Solve database mapping problems and the impedance problem of ActiveRecord

Sep 22nd, 2013

Some time ago, I read about database design and mapping object hierarchies to database tables. Ruby on Rails’ default approach is to use a technique called Single-Table Inheritance. This design pattern has some drawbacks.

In short, the domain model design should come first, proper database design second, and only last comes the decision how you persist your objects. Ruby on Rails, while not prohibiting this approach, doesn’t really encourage you to make informed decisions about these three steps. I aim to tell you something about stage two and three so you’re design decisions might improve.

I’ve made heavy use of my Zettelkasten to compose this post. The list of Zettel I used are at the bottom of the post.

Database Normalization and the Impedance Problem

STI — Single-Table Inheritance, image (c) Martin Fowler

Single-Table Inheritance (STI) fills unused columns with NULL depending on the object which is persisted. Look at the image above. If you store a Footballer object into the database table Players, only the columns name and club will be used. The two others will be NULLed-out.

This ruins your database normalization. According to [Jacobson 1990], p 273, The table Players would be in third normal form …

if, and only if, for all times, each row consists of a unique object identifier together with a number of mutually independent attribute values

How could this be broken in STI?

Think about a column sum_total which stores the sum of columns price and shipping. Database tables won’t ensure that sum_total is updated once you changed price, hence you’re prone to data inconsistency. sum_total is redundant since it repeats information you already have. (See the book by Jacobson, p. 273, too.)

Polluting the table with NULL values is adding dependency between the columns, too. It doesn’t make sense to fill in both club and bowling average for a single object or table row, although that combination is totally possible in your table. Your code probably won’t assign both attributes at once, one belonging to a Footballer, the other to a Bowler entity, but your database cannot be trained to adhere to the same principles. STI introduces bad database design for the sake of coder’s convenience.

The Ruby on Rails mentality to “let the database be dumb and the app be smart” isn’t to be depended on: Nathan Long pointed out he switched frameworks and languages over the years but had to keep the database. That’s a good reason to worry about database design and sustainable data integrity first and consider shortcuts your current programming framework provides second.

Object-oriented programming encourages objects with complex attributes. Objects have both primitive values and connections to other objects, the latter called “complex”. Relational Database Management Systems (RDBMS) like MySQL are only capable of storing primitive data types like integers and text, though. Object’s mutual attribute exclusivity can’t be expressed in RDBMS, either.

> EXERCISE:
State whether each of the following statements agrees with the post on database mapping. Answer yes or no, and quote the words from the post that decide each one.
1. When a Footballer object is stored in the Players table under Single-Table Inheritance, only the name and club columns are used.
2. Database tables ensure that sum_total is updated after price is changed.
3. Relational database management systems such as MySQL can store complex attributes that connect objects to other objects.

> STORED DATA:
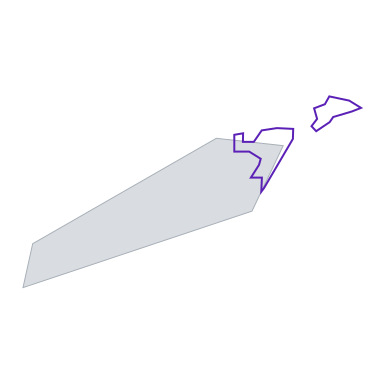 Anguilla, with East End highlighted
{"feature_id": "AIA-5115", "entity_name": "East End", "entity_type": "District", "adm_level": 1, "iso_a3": "AIA", "parent_name": "Anguilla", "parent_adm1": "", "projection": "mercator", "projection_center": [-62.977, 18.266], "detail": "fine", "context": "in_parent", "style": "outline", "palette": "violet", "viewbox_px": 384, "rotation_deg": 0, "n_neighbors": 0, "source": "natural_earth", "source_scale": "10m", "svg_char_len": 607}
<svg xmlns="http://www.w3.org/2000/svg" viewBox="0 0 384 384"><path d="M252.0,211.1L23.0,287.6L32.7,243.7L216.3,138.3L283.2,145.7L252.0,211.1Z" fill="#d9dde1" stroke="#a8b0b8" stroke-width="1"/><path d="M234.3,134.8L243.1,133.3L242.9,141.9L253.8,141.9L261.7,130.4L276.9,128.1L293.2,128.9L292.9,138.9L264.0,188.1L261.3,191.7L261.9,177.6L250.9,177.6L259.0,164.9L260.7,158.8L249.2,151.6L234.3,151.6L234.3,134.8ZM314.1,108.3L324.9,104.2L329.3,96.4L349.2,100.6L361.0,107.9L351.8,111.5L333.2,117.0L329.7,122.1L316.2,131.2L311.5,126.2L317.1,118.9L314.1,108.3Z" fill="none" stroke="#5b21b6" stroke-width="2"/></svg>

> EXERCISE RESPONSE:
1. Yes: "If you store a Footballer object into the database table Players, only the columns name and club will be used."
2. No: "Database tables won’t ensure that sum_total is updated once you changed price"
3. No: "Relational Database Management Systems (RDBMS) like MySQL are only capable of storing primitive data types like integers and text, though."